Tool for computing factorials. Factorial n! is the product of all integers numbers (not zero) inferior or equal to n.

### How to calculate a factorial?

Factorial of a number $$n$$ is calculated with a simple multiplication: it is the product of the positive integers numbers (not null) less or equal to $$n$$.

The usual notation to indicate a factorial is the exclamation mark positioned after the number.
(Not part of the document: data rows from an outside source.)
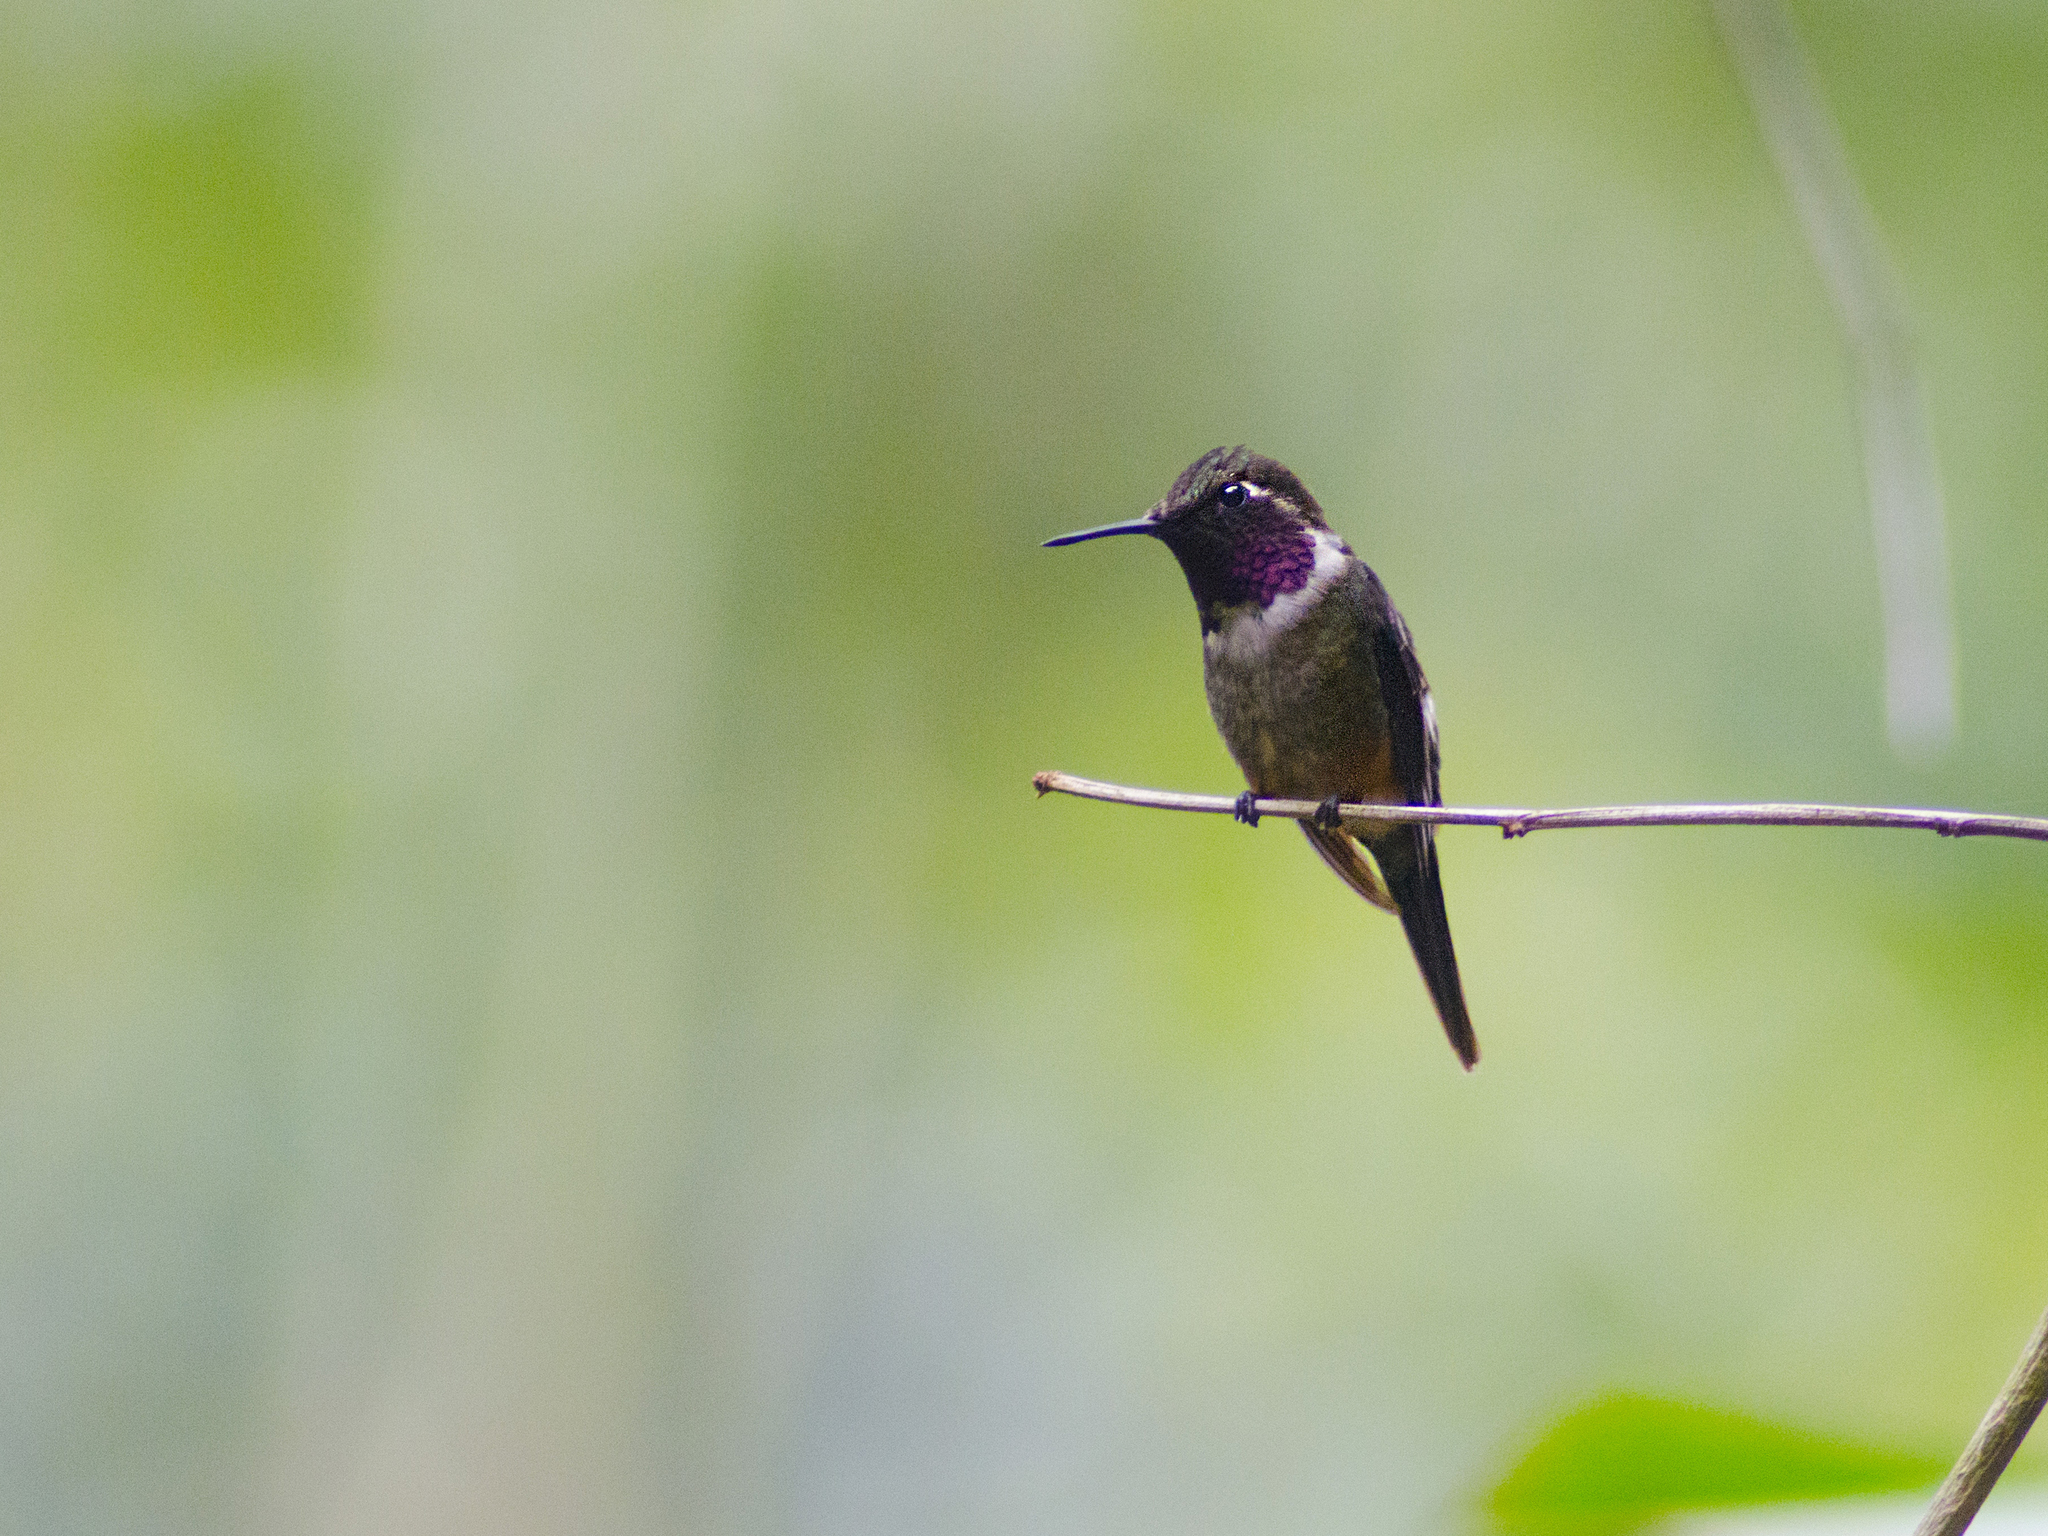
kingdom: Animalia
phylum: Chordata
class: Aves
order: Apodiformes
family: Trochilidae
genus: Calliphlox
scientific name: Calliphlox mitchellii
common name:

The factorial of $$n$$ is noted $$n!$$.

$$n!=\prod_{k=1}^n k$$

Example: $$4! = 1 \times 2 \times 3 \times 4 = 24$$

Note that the factorial of zero is equal to one : $$0! = 1$$

Example: Here are the values of the first factorials $$0! = 1 \\ 1! = 1 \\ 2! = 2 \\ 3! = 6 \\ 4! = 24 \\ 5! = 120 \\ 6! = 720 \\ 7! = 5040 \\ 8! = 40320 \\ 9! = 362880 \\ 10! = 3628800$$

### What is the Gamma Function?

Euler-Gamma is an extension of the factorial function over the Complex numbers. dCode offers calculation over the Reals. $$\forall\,n \in \mathbb{N}, \; \Gamma(n+1)=n!$$

### How to calculate a negative factorial?

Use the Gamma function.

### How to quickly compute a factorial value?

For large numbers, it is possible to estimate the value of $$n!$$ with a good precision using the Stirling formula. $$n!\sim\sqrt{2\pi n}\left(\frac{n}{e}\right)^n$$